Währenddem der/ die Patient/in über den Meeresboden taucht, kontrolliert Thomas Schumacher die Bewegungen ihres Bauchs. Wird der Hustenreiz zu stark, zieht der/ die Patient/indie VR Brille aus. Die für das Abhusten verwendeten Taschentücher packt Schumacher sogleich in einen Plastiksack. «Die Konzentration von Krankheitserregern im Sekret ist um ein Vielfaches höher, als bei einer Person ohne CF», sagt er. Entsprechend ist Vorsicht bei der Entsorgung und am Ende der Übung gründliches Händewaschen angesagt.
Einsatz auch bei Asthma-Behandlung denkbar
Thomas Schumacher wird in der Entwicklung unterstützt durch seinen Bruder Kurt, der die Geschäftsleitung für das Projekt übernommen hat. Beide wissen, dass es erst in den Kinderschuhen steckt. Potenzial sehen sie in der von den Forschenden der HSLU extra für das Spiel programmierten Mess- und Feedbackstruktur, welche losgelöst vom Tauchgang-Szenario funktioniert. Als isolierte Software lässt sie sich für andere Spiele und Anwendungen nutzen. «Das Tauchspiel spricht Kinder und Jugendliche an, für Erwachsene braucht bräuchten wir eine andere Handlung», sagt Thomas Schumacher.

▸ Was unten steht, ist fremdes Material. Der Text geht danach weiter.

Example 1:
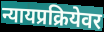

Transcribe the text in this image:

न्यायप्रक्रियेवर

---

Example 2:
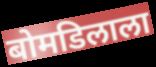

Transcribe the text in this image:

बोमडिलाला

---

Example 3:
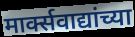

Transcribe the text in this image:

मार्क्सवाद्यांच्या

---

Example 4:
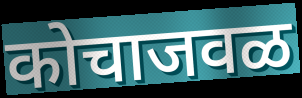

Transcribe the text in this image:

कोचाजवळ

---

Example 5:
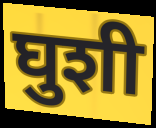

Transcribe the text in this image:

घुशी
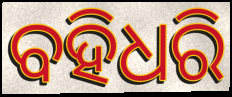
ବହିଧରି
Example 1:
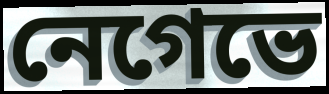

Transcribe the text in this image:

নেগেভে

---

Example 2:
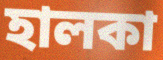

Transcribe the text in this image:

হালকা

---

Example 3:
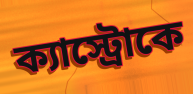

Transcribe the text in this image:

ক্যাস্ট্রোকে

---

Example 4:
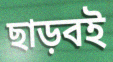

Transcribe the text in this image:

ছাড়বই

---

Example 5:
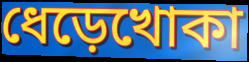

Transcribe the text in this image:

ধেড়েখোকা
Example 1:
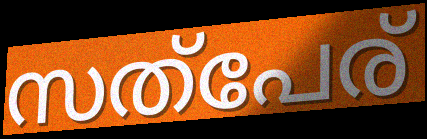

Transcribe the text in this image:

സത്പേര്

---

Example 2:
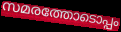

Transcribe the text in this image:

സമരത്തോടൊപ്പം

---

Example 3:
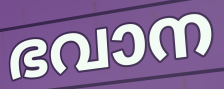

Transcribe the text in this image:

ഭവാന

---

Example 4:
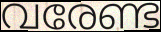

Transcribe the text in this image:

വരേണ്ട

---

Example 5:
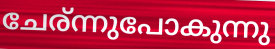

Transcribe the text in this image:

ചേര്ന്നുപോകുന്നു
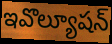
ఇవొల్యూషన్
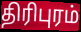
திரிபுரம்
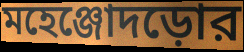
মহেঞ্জোদড়োর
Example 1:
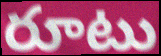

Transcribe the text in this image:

రూటు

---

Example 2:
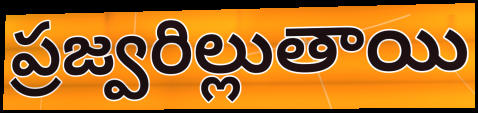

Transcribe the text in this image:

ప్రజ్వరిల్లుతాయి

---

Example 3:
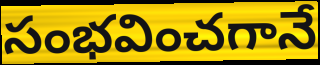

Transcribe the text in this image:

సంభవించగానే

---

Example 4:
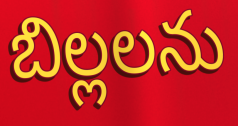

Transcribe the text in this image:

బిల్లలను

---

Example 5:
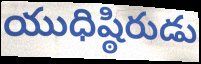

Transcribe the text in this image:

యుధిష్ఠిరుడు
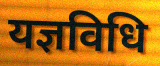
यज्ञविधि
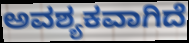
ಅವಶ್ಯಕವಾಗಿದೆ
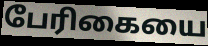
பேரிகையை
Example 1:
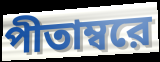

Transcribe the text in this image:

পীতাম্বরে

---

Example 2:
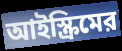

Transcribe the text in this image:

আইস্ক্রিমের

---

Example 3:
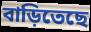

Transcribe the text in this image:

বাড়িতেছে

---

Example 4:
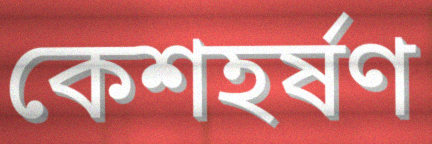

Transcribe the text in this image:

কেশহর্ষণ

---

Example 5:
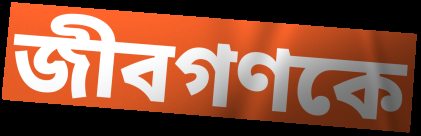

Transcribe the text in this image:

জীবগণকে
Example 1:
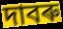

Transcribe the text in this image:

দাবৰু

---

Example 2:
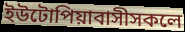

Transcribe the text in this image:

ইউটোপিয়াবাসীসকলে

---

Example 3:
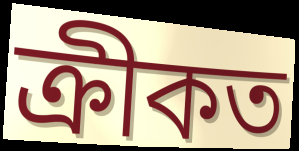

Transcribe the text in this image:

ক্ৰীকত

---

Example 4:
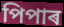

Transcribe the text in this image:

পিপাৰ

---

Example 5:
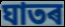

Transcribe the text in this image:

ঘাতৰ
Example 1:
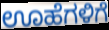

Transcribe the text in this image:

ಊಹೆಗಳಿಗೆ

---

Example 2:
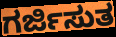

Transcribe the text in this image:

ಗರ್ಜಿಸುತ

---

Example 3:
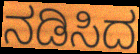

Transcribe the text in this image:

ನಡಿಸಿದ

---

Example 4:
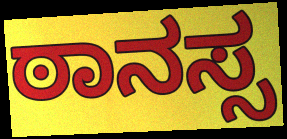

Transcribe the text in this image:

ಠಾನಸ್ಸ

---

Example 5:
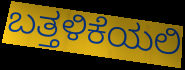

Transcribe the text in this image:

ಬತ್ತಳಿಕೆಯಲಿ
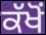
ਕੱਖੋਂ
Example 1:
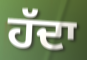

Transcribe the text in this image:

ਹੱਦਾ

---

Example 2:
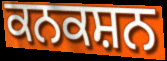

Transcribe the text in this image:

ਕਨਕਸ਼ਨ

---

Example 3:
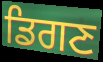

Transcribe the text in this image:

ਡਿਗਣ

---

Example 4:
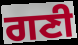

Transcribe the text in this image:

ਗਣੀ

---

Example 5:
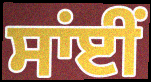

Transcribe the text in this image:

ਸਾਂਈਂ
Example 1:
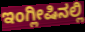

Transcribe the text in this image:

ಇಂಗ್ಲೀಷಿನಲ್ಲಿ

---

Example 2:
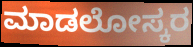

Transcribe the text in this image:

ಮಾಡಲೋಸ್ಕರ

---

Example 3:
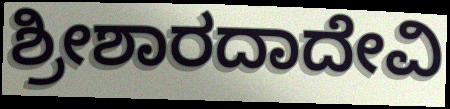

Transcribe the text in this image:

ಶ್ರೀಶಾರದಾದೇವಿ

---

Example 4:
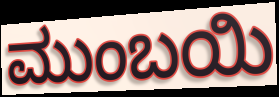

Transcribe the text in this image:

ಮುಂಬಯಿ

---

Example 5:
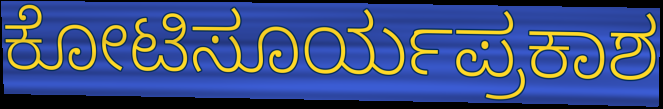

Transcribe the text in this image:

ಕೋಟಿಸೂರ್ಯಪ್ರಕಾಶ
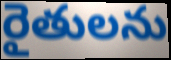
రైతులను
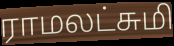
ராமலட்சுமி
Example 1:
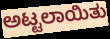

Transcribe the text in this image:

ಅಟ್ಟಲಾಯಿತು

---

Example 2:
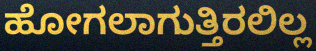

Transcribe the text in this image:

ಹೋಗಲಾಗುತ್ತಿರಲಿಲ್ಲ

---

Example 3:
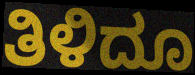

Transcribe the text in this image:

ತಿಳಿದೂ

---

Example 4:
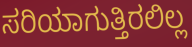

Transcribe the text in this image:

ಸರಿಯಾಗುತ್ತಿರಲಿಲ್ಲ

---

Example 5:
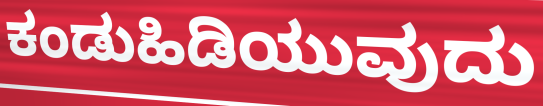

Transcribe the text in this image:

ಕಂಡುಹಿಡಿಯುವುದು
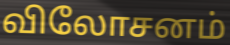
விலோசனம்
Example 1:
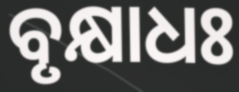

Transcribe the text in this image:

ବୃକ୍ଷାଧଃ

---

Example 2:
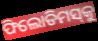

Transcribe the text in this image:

ଫିଲୋଡିମସ୍‌କୁ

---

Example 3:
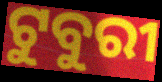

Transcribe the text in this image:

ଟୁବୁରୀ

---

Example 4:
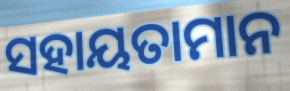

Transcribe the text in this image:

ସହାୟତାମାନ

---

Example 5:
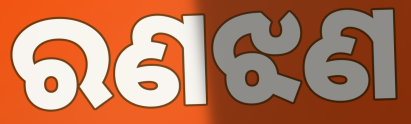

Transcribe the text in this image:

ରଣଝଣ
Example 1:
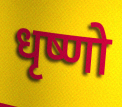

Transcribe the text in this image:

धृष्णो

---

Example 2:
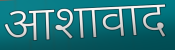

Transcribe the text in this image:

आशावाद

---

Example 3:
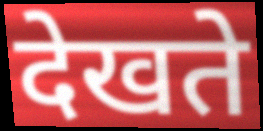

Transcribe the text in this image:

Dies werde vor allem auch dann wichtig, wenn das Spiel für die Behandlung weiterer Krankheiten adaptiert wird, wie Kurt Schumacher erläutert: «Das Spiel ist nicht spezifisch für CF-Betroffene konzipiert. Die gleichen Atemübungen werden auch bei Asthma oder der chronisch obstruktiven Lungenkrankheit COPD angewendet.» So zum Beispiel etwas für Seniorinnen und Senioren mit Atemproblemen: Da könne er sich durchaus vorstellen, dass der Messmechanismus bereits für sich genommen ohne Spiel eine grosse Hilfe darstellt. Damit weitet sich das Verwendungsspektrum des Spiels allein in der Schweiz von rund tausend auf hunderttausende Patientinnen und Patienten aus.